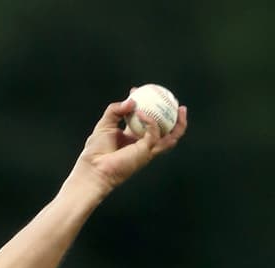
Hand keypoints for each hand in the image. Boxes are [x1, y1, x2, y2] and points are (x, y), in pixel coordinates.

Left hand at [66, 95, 187, 196]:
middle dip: (174, 117)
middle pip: (166, 131)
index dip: (146, 106)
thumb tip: (131, 100)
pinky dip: (150, 121)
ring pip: (171, 137)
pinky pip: (154, 134)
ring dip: (179, 123)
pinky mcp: (146, 152)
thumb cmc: (95, 151)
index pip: (145, 121)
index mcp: (132, 138)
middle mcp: (142, 145)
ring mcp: (146, 150)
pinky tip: (142, 112)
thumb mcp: (104, 124)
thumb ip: (115, 110)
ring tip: (181, 109)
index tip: (139, 92)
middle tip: (173, 101)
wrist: (93, 169)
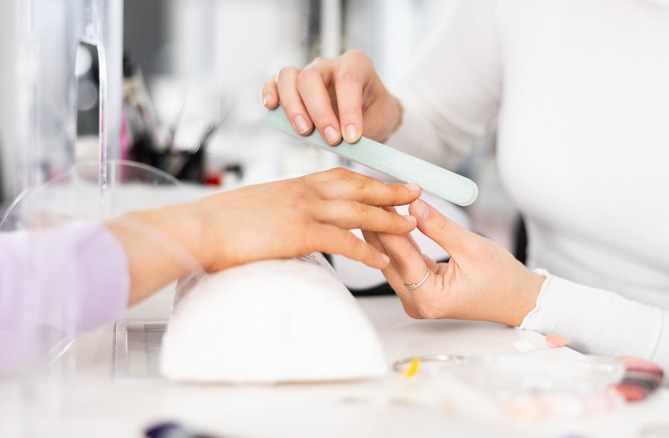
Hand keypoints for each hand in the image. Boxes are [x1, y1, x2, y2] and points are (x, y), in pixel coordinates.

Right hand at [108, 168, 420, 304]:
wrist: (197, 228)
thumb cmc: (219, 224)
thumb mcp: (257, 208)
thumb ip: (280, 210)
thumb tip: (289, 223)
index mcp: (294, 185)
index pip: (340, 176)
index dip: (367, 179)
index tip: (387, 182)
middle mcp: (303, 192)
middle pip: (357, 187)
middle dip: (390, 190)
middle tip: (416, 192)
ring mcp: (303, 210)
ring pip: (358, 211)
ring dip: (389, 218)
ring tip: (412, 225)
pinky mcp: (299, 232)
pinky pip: (343, 241)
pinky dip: (366, 251)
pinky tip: (382, 261)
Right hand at [262, 50, 401, 144]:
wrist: (370, 112)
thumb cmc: (376, 113)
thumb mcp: (382, 121)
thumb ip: (365, 130)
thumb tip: (344, 144)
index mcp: (356, 65)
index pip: (348, 80)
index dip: (348, 110)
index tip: (351, 138)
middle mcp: (329, 65)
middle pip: (311, 78)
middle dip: (319, 112)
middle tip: (331, 139)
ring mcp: (308, 72)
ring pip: (289, 77)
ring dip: (293, 107)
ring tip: (304, 132)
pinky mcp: (292, 85)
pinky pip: (274, 82)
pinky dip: (270, 93)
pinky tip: (272, 107)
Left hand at [363, 199, 543, 325]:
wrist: (516, 299)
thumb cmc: (502, 281)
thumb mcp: (472, 247)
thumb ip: (439, 227)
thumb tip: (415, 205)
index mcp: (429, 298)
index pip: (401, 256)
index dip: (390, 225)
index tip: (381, 201)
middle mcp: (417, 303)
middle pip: (390, 259)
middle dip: (382, 227)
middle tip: (373, 197)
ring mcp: (416, 298)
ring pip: (393, 259)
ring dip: (388, 232)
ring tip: (380, 203)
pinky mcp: (419, 290)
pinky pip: (404, 261)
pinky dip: (400, 240)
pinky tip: (392, 219)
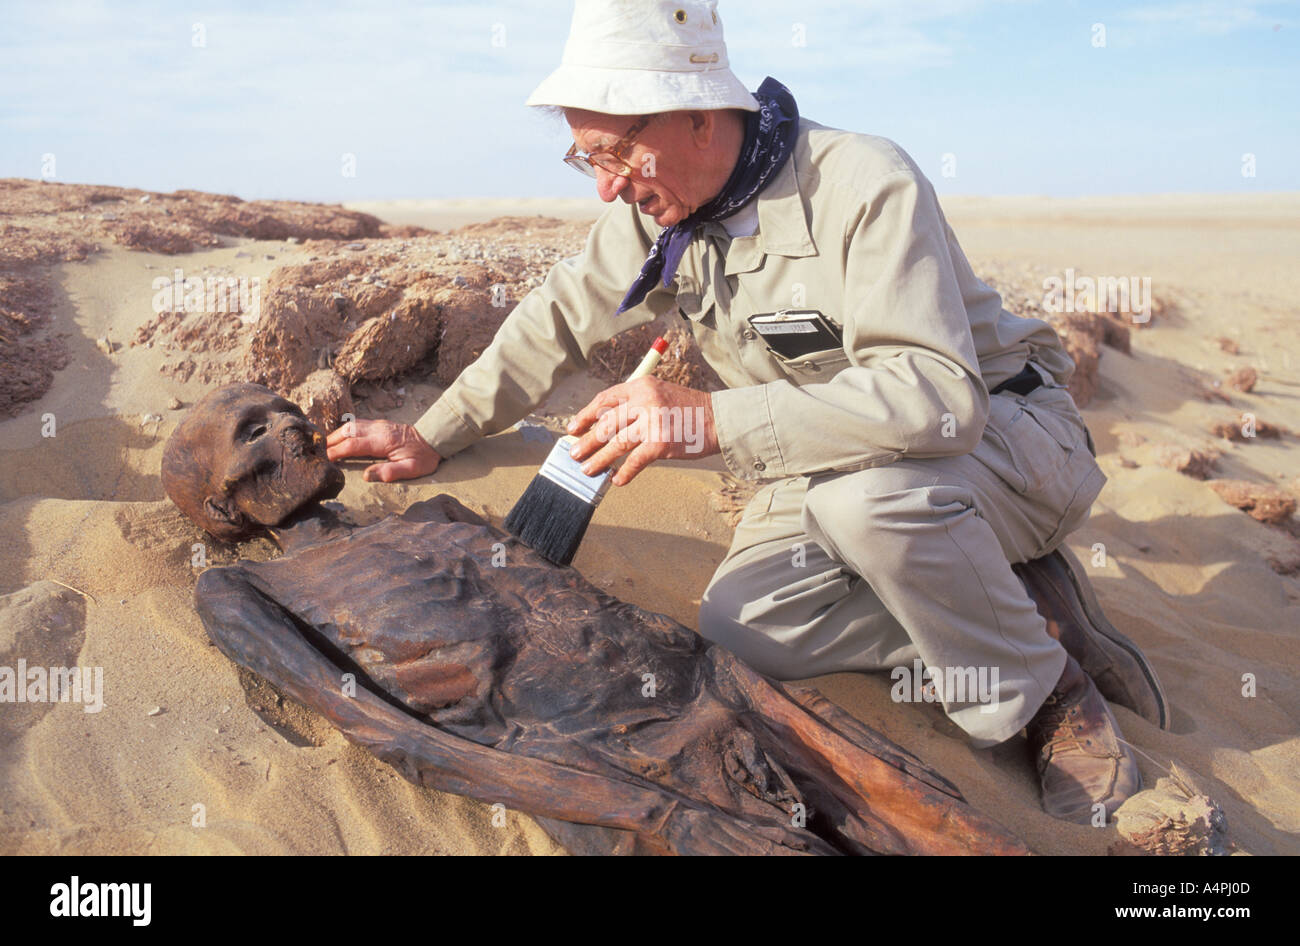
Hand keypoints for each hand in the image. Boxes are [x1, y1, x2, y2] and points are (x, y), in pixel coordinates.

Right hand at [325, 419, 441, 481]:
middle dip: (331, 441)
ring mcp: (378, 424)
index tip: (324, 459)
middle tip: (317, 452)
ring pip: (351, 425)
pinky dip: (345, 430)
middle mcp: (378, 429)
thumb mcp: (412, 469)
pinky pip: (357, 423)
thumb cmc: (424, 456)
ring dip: (336, 434)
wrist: (436, 437)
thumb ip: (389, 472)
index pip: (353, 445)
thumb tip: (366, 475)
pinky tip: (341, 437)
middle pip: (347, 431)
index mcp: (383, 441)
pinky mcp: (380, 424)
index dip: (336, 452)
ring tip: (325, 445)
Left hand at [567, 378, 718, 485]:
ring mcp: (652, 422)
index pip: (604, 399)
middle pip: (606, 423)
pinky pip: (635, 461)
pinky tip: (616, 480)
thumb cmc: (688, 410)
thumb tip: (604, 426)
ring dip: (598, 459)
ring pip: (616, 443)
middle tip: (574, 453)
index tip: (573, 428)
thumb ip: (635, 404)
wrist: (719, 420)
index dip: (585, 415)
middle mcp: (644, 401)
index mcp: (640, 386)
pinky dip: (624, 472)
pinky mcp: (661, 443)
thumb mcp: (660, 394)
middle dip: (586, 440)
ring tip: (587, 469)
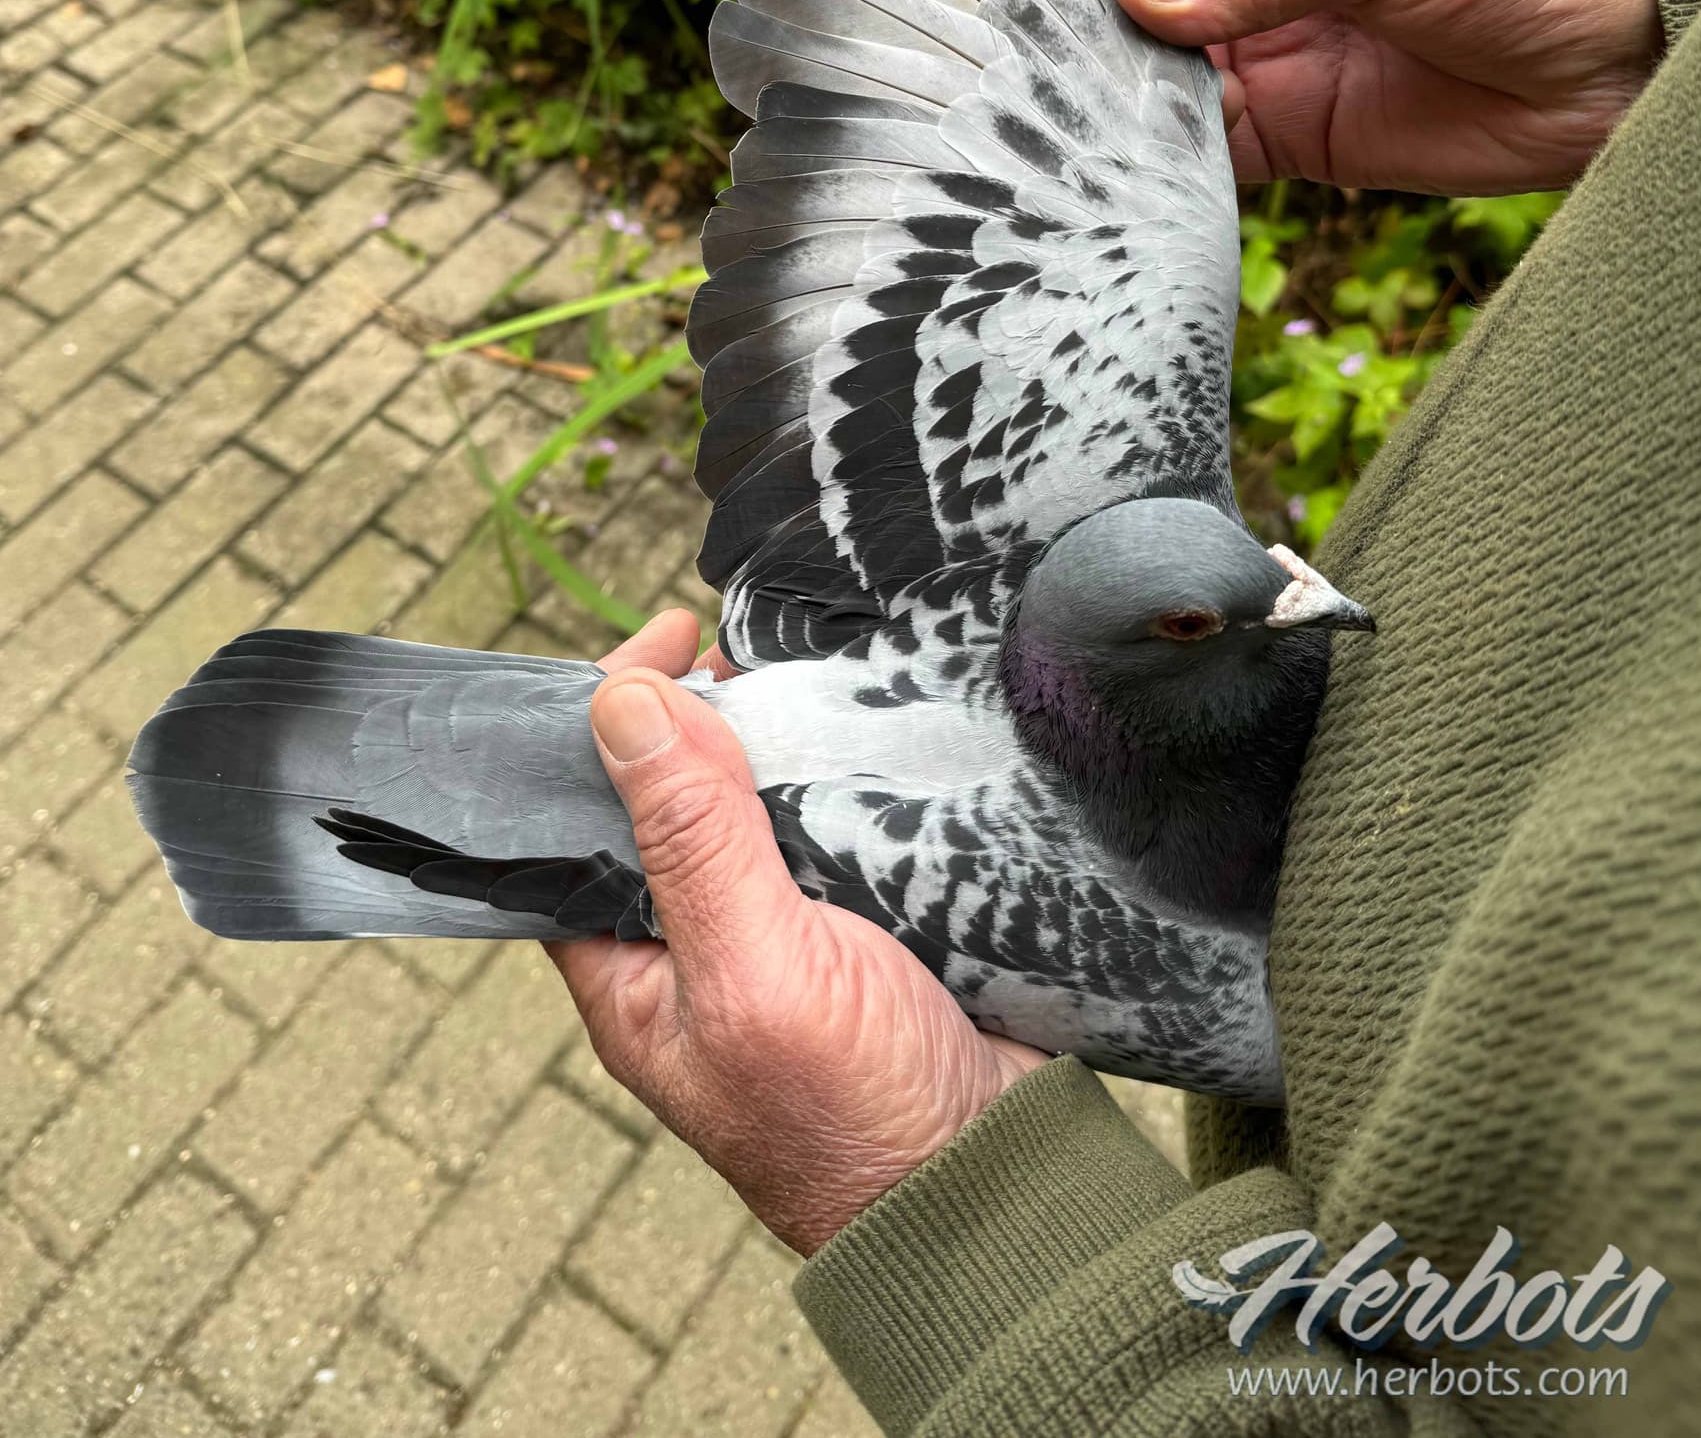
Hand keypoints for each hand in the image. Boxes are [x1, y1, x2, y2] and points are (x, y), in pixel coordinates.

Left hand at [545, 610, 1043, 1254]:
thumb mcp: (760, 972)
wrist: (998, 1184)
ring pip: (754, 802)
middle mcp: (697, 946)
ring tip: (798, 671)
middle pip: (666, 799)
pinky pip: (835, 823)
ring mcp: (783, 934)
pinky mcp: (862, 923)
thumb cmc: (856, 1120)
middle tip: (738, 647)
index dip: (603, 723)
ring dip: (772, 735)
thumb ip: (692, 841)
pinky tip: (865, 725)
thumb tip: (624, 707)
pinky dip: (844, 769)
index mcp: (634, 973)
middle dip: (693, 715)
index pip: (577, 821)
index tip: (662, 642)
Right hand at [1113, 0, 1660, 192]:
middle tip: (1066, 53)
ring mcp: (1275, 54)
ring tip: (1093, 114)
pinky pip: (1207, 148)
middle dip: (1107, 19)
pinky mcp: (1293, 137)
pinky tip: (1138, 164)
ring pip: (1166, 74)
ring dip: (1129, 95)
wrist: (1620, 64)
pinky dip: (1166, 160)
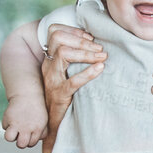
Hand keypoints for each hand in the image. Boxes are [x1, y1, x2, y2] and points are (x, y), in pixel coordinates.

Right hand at [2, 97, 48, 148]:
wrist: (27, 95)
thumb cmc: (36, 109)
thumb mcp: (45, 121)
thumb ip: (42, 133)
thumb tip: (37, 141)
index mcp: (37, 129)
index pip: (31, 144)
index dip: (29, 141)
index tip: (29, 135)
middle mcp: (26, 128)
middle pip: (20, 145)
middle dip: (20, 142)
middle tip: (21, 135)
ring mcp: (16, 124)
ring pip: (9, 138)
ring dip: (11, 136)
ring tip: (14, 129)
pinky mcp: (7, 118)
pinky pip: (4, 127)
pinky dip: (7, 125)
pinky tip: (12, 118)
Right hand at [41, 26, 106, 141]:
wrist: (54, 122)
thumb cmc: (66, 95)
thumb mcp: (67, 73)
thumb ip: (76, 59)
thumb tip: (100, 46)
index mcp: (50, 59)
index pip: (54, 31)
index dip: (73, 30)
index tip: (91, 37)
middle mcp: (49, 66)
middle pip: (58, 38)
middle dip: (81, 40)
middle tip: (100, 48)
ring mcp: (53, 79)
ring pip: (63, 54)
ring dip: (85, 53)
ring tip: (103, 57)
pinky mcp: (60, 94)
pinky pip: (72, 81)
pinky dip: (88, 73)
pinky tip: (100, 68)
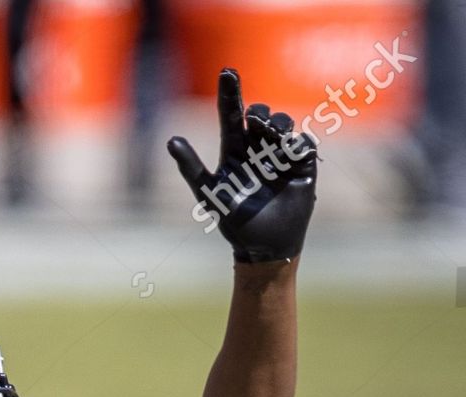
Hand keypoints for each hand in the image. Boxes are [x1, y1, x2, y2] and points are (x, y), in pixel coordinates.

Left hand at [168, 68, 317, 263]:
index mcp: (235, 151)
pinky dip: (297, 143)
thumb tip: (171, 140)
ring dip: (278, 124)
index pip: (232, 116)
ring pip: (282, 124)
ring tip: (273, 136)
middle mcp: (258, 148)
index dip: (230, 93)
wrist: (265, 246)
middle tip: (255, 121)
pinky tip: (290, 152)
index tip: (226, 71)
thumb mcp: (210, 194)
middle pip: (260, 114)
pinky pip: (304, 143)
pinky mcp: (302, 165)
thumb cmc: (235, 223)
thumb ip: (192, 168)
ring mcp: (281, 155)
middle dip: (259, 112)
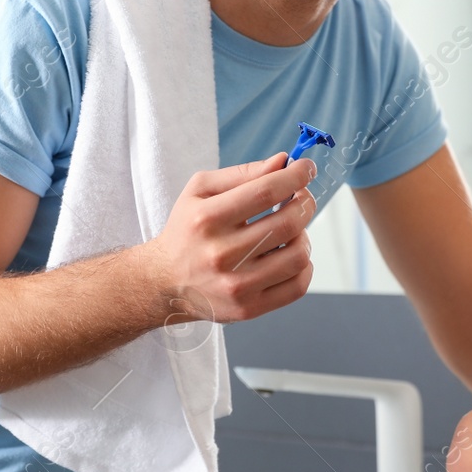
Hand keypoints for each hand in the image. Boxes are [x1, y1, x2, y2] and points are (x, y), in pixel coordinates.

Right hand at [148, 153, 317, 325]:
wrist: (164, 281)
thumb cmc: (188, 229)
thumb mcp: (200, 191)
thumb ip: (242, 174)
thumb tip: (283, 162)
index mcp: (207, 219)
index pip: (266, 191)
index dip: (295, 176)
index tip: (307, 168)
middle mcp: (220, 254)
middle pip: (287, 223)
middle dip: (305, 204)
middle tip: (302, 198)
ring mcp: (235, 285)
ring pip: (298, 255)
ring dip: (304, 236)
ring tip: (293, 230)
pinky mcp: (248, 308)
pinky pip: (297, 286)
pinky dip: (304, 266)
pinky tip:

· · · · · · ·

■ What this task involves ■
The expected output is exactly the lines of the listing above between the line holding "ring mcp: (16, 124)" and the line holding "middle dip: (81, 40)", inclusive.

■ Exercise response ■
ring mcp: (16, 124)
ring pip: (9, 138)
ring dip: (11, 136)
ring tip: (14, 129)
pinky mcp: (7, 118)
pinky pip: (4, 127)
pinky dip: (7, 125)
pinky tip: (12, 118)
Right hand at [41, 26, 106, 141]:
wrist: (54, 122)
thumb cmc: (66, 95)
thumb mcp: (67, 73)
thumb ip: (76, 59)
thumb tip: (100, 46)
index mcp: (50, 59)
index pip: (54, 31)
index dip: (73, 30)
index tip: (91, 37)
middle mcp: (49, 66)
middle pip: (58, 38)
middle dip: (81, 40)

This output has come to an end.